_REQUIRED ACTIONS:_
(1) Reproduce word for word the portion of the Chihuly museum text starting at "When the pro-museum" and ending at "this case, glasstroturf.".
(2) Using the Chihuly museum text, mark each statement yes or no and quote the words that decide it. (a) Backers of the museum offered Facebook fans $25 gift cards to the Space Needle restaurant for joining their group. (b) The Seattle Times follow-up story on the PR offensive appeared on March 30. (c) Jeffrey Wright has given over $50,000 to Democratic candidates.
(3) Pick up the Chihuly museum text after its final sentence and extend it with further paragraphs.
===== SOURCE PASSAGE
Asked in late March how he'll address the now-divergent visions for the land, Mayor Mike McGinn said, "Whatever we decide, we are not going to do something the public doesn't like."

Well, Mayor, the public has been clear in its opposition. Don't build something the public doesn't like. CIENNA MADRID

The "Overwhelming Support" for the Museum Has Been Staged by PR Firms

In politics, there's a term of art for what the backers of the Chihuly museum have been up to as they try to make it appear that there's a groundswell of public support for their project. That term is "astroturfing."

When the pro-museum forces hire public-relations people to stack the audience at a big public meeting (as they did on March 29), and when they offer "fans" on Facebook $25 gift cards to the Space Needle restaurant in exchange for joining their group, it's all part of a time-tested gambit: If you don't have real grassroots support, but you do have money, well, you just go out and buy yourself some astroturf.

Or, in this case, glasstroturf.

Then, all according to plan, you describe that glasstroturf as a grassroots movement, make sure everyone in your network gives his or her "honest opinion," and pray for articles like the one that appeared in the Seattle Times on March 30, which reported that the PR-firm-sculpted audience at that March 29 public meeting showed "overwhelming support" for the proposed museum.

Thankfully, after The Stranger pointed out just how much glasstroturfing has been deployed to create the impression of "overwhelming support," the Times published a follow-up story on April 1 that explored the pro-Chihuly-museum PR offensive and noted that it's not fooling members of the Seattle City Council. As Council Member Jean Godden understatedly told the Times, the impression created at that public meeting was "a little bit slanted." ELI SANDERS

The People Who Stand to Profit Give Money to Anti-Health-Care, Anti-Environment, Anti-Gay-Equality Politicians

Profits from a Chihuly museum seem likely to be spent against Seattle's interests. Jeffrey Wright—chair of the company that operates the Space Needle, patriarch of the wealthy Wright family, and an extravagant political donor—has given over $50,000 to conservative Republican candidates and Republican Party organizations in the past several years.
==========
===== DATASET ENTRIES
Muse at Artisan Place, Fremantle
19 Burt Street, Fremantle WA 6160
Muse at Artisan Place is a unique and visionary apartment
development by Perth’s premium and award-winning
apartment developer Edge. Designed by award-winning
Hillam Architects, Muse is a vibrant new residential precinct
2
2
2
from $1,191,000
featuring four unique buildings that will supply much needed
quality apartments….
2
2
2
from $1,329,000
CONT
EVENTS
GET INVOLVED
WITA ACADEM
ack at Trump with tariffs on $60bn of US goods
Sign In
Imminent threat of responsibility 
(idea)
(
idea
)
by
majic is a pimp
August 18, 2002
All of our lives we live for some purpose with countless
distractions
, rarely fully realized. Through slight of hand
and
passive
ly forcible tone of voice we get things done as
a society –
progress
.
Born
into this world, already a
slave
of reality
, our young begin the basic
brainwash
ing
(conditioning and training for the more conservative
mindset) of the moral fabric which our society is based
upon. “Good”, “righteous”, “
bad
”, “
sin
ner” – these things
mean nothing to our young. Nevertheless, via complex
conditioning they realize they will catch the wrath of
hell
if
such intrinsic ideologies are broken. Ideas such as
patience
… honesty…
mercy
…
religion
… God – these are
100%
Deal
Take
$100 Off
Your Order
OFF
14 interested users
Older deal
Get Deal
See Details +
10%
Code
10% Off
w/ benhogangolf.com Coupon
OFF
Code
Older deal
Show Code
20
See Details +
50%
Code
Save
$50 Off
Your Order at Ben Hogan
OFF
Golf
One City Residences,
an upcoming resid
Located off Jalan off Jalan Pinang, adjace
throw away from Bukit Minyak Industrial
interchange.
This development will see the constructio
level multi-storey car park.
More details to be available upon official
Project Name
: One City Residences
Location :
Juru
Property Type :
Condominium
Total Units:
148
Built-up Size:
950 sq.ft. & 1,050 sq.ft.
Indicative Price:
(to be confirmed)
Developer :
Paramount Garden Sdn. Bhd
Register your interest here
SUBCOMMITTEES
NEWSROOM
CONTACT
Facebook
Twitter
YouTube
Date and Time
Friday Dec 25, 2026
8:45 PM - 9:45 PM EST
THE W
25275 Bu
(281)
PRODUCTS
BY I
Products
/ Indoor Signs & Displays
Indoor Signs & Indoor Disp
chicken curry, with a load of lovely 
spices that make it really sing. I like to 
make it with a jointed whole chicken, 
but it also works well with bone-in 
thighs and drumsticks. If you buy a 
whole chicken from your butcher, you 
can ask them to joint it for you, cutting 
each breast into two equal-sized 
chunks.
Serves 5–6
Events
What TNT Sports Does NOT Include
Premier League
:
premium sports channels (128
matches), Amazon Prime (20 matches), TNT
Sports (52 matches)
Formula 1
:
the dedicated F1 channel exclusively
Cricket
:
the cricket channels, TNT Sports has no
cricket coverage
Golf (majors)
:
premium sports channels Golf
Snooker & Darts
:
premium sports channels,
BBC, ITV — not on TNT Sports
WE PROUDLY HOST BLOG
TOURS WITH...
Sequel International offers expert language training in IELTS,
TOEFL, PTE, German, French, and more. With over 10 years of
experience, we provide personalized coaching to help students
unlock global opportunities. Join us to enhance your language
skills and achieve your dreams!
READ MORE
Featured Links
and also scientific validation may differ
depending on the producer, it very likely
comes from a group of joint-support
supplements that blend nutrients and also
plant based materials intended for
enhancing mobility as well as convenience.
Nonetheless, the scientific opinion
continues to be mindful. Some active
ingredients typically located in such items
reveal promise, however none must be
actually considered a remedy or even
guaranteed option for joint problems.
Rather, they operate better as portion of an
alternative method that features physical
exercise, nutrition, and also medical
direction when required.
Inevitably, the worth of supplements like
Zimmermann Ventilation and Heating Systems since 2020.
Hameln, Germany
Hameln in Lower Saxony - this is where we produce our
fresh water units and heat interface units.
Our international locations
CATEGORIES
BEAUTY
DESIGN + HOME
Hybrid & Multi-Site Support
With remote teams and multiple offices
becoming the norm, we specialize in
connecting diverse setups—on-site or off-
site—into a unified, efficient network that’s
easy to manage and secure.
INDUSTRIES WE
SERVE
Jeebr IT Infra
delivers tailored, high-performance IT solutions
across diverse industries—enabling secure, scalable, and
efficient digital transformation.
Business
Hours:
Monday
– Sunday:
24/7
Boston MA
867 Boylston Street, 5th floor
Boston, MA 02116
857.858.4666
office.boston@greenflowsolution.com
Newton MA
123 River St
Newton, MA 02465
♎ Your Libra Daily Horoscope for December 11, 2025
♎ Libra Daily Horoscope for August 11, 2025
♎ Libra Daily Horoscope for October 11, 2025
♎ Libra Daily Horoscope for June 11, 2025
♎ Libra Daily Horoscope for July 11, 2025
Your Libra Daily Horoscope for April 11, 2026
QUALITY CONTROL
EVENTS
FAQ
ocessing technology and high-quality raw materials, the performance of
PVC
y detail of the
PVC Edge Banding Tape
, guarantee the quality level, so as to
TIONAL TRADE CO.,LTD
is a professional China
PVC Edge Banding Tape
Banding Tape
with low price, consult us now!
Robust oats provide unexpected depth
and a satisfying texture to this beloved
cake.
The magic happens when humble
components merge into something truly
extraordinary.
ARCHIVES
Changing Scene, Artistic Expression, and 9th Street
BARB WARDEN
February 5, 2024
==========
_ANSWERS BY ITEM:_
(1)
When the pro-museum forces hire public-relations people to stack the audience at a big public meeting (as they did on March 29), and when they offer "fans" on Facebook $25 gift cards to the Space Needle restaurant in exchange for joining their group, it's all part of a time-tested gambit: If you don't have real grassroots support, but you do have money, well, you just go out and buy yourself some astroturf.

Or, in this case, glasstroturf.

(2)
(a) Yes: "$25 gift cards to the Space Needle restaurant in exchange for joining their group"
(b) No: "the Times published a follow-up story on April 1"
(c) No: "has given over $50,000 to conservative Republican candidates and Republican Party organizations in the past several years"

(3)
According to records held by the Washington State Public Disclosure Commission and the campaign-tracking website Open Secrets, Wright gave $5,000 to George W. Bush and $4,500 to Republican gubernatorial candidate Dino Rossi—candidates Seattle voters resoundingly rejected. (To be fair, Wright also gave $1,500 to Democrat Chris Gregoire in 2007, but that was less than what he gave to her Republican challenger.) He's also contributed money to the election campaigns of Republican attorney general Rob McKenna, Eastside Republican congressman Dave Reichert, and King County executive candidate Susan Hutchison.

Why should Mr. Wright's politics matter? They shouldn't. But Wright's business is injecting itself into the city's politics and running a campaign to use public land in a way that would boost Wright's future profits (while calling the whole endeavor a "gift" to Seattleites). It makes sense to find out who would really benefit from this for-profit enterprise—and, as it turns out, one beneficiary could well be conservative politicians whom Seattleites overwhelmingly oppose. DOMINIC HOLDEN

Artists Are Against It, Too

There are virtually no Seattle artists among the 1,700 fans on the Chihuly at the Needle page on Facebook—certainly not a scientific study, but a decent place to see names and aggregated opinions. Meanwhile, several prominent artists are fans on the artist-run Anybody but Chihuly at the Needle page on Facebook (1,500 fans), including Matt Sellars, DK Pan, Cheryl dos Remedios, Bob Rini, Timea Tihanyi, and Eirik Johnson.

"I think that a lot of the feeling among artists is driven by anger at what Chihuly's success means to art in general," says John Boylan, who has been organizing public conversations about art in the city for years. "That success means a triumph of a compelling but very narrow vision of beauty, and a triumph of a sense that successful art does not need to especially challenge the imagination, the mind, or social norms."

Artists especially object to the prospect of a fixed, unchanging display. They argue—convincingly—that the proposal is about money, not meaning. "Since those facilities are public, there has to be a better case made for public benefit, beyond vague promises of a good rent," artist Christian French wrote to the city council. "Nowhere here is a real argument for how the rest of Seattle and the region stand to gain on a meaningful level."

It's not about Chihuly, French added: "Impassioned arguments about the man and his work are, in this matter, red herrings." JEN GRAVES

The Panel to Consider Alternate Proposals Is Stacked with Chihuly Museum Insiders

Following an uproar about a lack of public involvement in the planning for the Chihuly museum, Seattle Center will begin accepting bids in mid-April from all companies that want to do something with the former Fun Forest site. But already, the committee tasked with considering bids appears to be tilted in favor of the proposed Chihuly museum.

The review panel will include members from both the Seattle Center Advisory Commission and the Century 21 Committee, says Seattle Center spokeswoman Deborah Daoust, as well as individuals recommended from both the city council and the mayor's office.

The problem is, members of the Seattle Center Advisory Commission and the Century 21 Committee have already endorsed the Chihuly museum project. For example, Century 21 Committee cochair Jan Levy spoke in favor of it at a March 30 meeting; her fellow cochair is Jeffrey Wright, Space Needle owner and would-be owner of the museum. Levy also serves on the Seattle Center Advisory Commission. Robert Nellams, director of Seattle Center, also spoke in favor of the project.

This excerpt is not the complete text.